Eglington's most prolific scoring season came in 1952–53 when he scored 16 times, 14 in the Second Division and 2 in the FA Cup. On 27 September 1952, he scored 5 of these goals in just one game at Goodison Park against Doncaster Rovers, helping Everton to a 7–1 win. He also reached double figures in both 1953–54 and 1955–56. During the 1953–54 season his goals helped Everton finish as runners up in the Second Division, thus gaining promotion to the First Division.

===Tranmere Rovers===
In June 1957 Eglington signed for Tranmere Rovers and three months later he was followed there by Peter Farrell. He spent three seasons at Rovers making 172 league appearances and scoring 36 goals. He also played a further 9 games and scored a further 4 goals for Rovers in the FA Cup. In August 1959 Eglington scored a hat-trick for Rovers in a 5–1 win over Accrington Stanley.

===Cork Hibernians===
In 1961 Eglington signed for Cork Hibernians. He spent two seasons at Hibs and helped them reach the 1963 FAI Cup final where they lost 2–0 to Shelbourne. While at Hibs he also played four times for the League of Ireland XI at veteran age of 38. In a memorable game in Bristol he scored in a 5–2 defeat to an English League XI team that was the nucleus of the England team that won the 1966 World Cup.

==International career==
When Eglington began his international career in 1946 there were, in effect, two Ireland teams, chosen by two rival associations. Both associations, the Northern Ireland – based IFA and the Republic of Ireland – based FAI claimed jurisdiction over the whole of Ireland and selected players from the whole island. As a result, several notable Irish players from this era, including Eglington, played for both teams.

It is notable that Eglington only won 24 caps for the Republic of Ireland but was awarded with the customary statuette normally reserved for those reaching 25 caps.

===FAI XI===
Between 1946 and 1955 Eglington made 24 appearances and scored 2 goals for the FAI XI. He made his international debut on 16 June 1946 against Portugal.
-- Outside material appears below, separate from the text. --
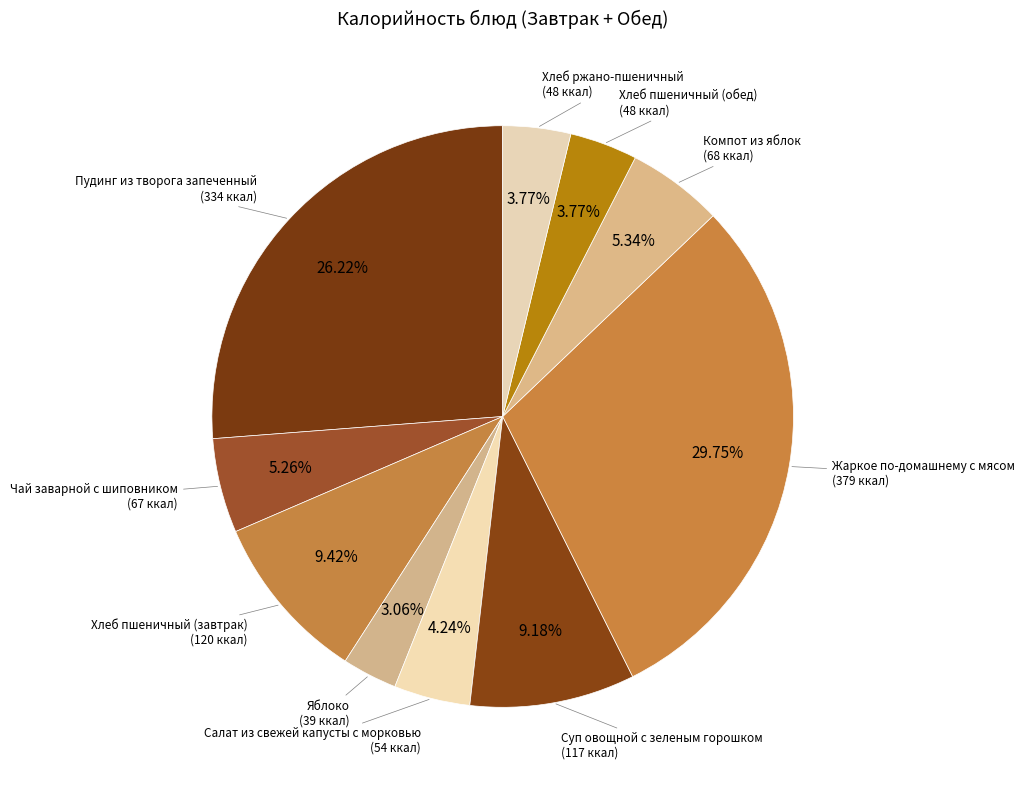

Rank the categories by value from highest to lowest.

Жаркое по-домашнему с мясом, Пудинг из творога запеченный, Хлеб пшеничный (завтрак), Суп овощной с зеленым горошком, Компот из яблок, Чай заварной с шиповником, Салат из свежей капусты с морковью, Хлеб пшеничный (обед), Хлеб ржано-пшеничный, Яблоко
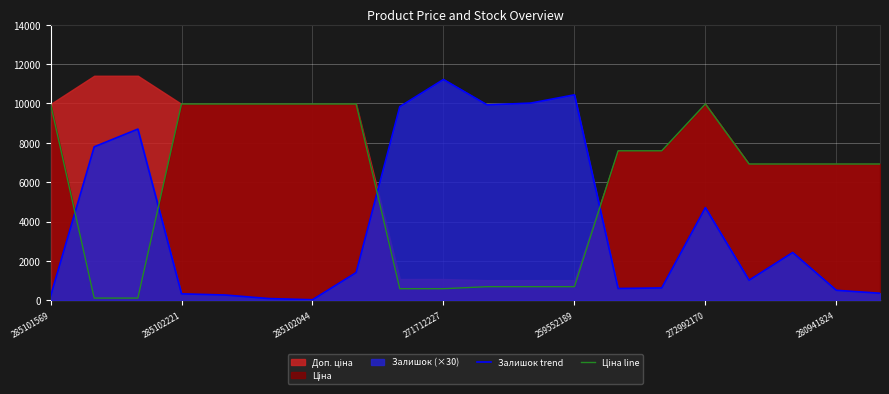

True or false: Ціна line has a value of 9975.0 at 7.

True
Eglington scored his first goal for the FAI XI in a 4–0 win against Austria on 25 March 1953. He captained the FAI XI during the qualifying rounds for the 1954 FIFA World Cup and, during the same competition, he scored his second goal in a 4–0 win against Luxembourg on 28 October 1953. Eglington played his last game for the FAI XI on 27 November 1955, in a 2–2 draw with Spain.

===IFA XI===
Eglington also made 6 appearances for the IFA XI between 1946 and 1948. On 27 November 1946, he made his debut for the IFA XI in a 0–0 draw with Scotland. Together with Johnny Carey, Con Martin, Bill Gorman, Peter Farrell, Alex Stevenson and Davy Walsh, he was one of seven players born in the Irish Free State to play for the IFA XI that day. The draw helped the team finish as runners-up in the 1947 British Home Championship. Eglington also helped the IFA XI gain some other respectable results, including a 2–0 win against Scotland on 4 October 1947, and a 2–2 draw with England at Goodison Park on 5 November 1947.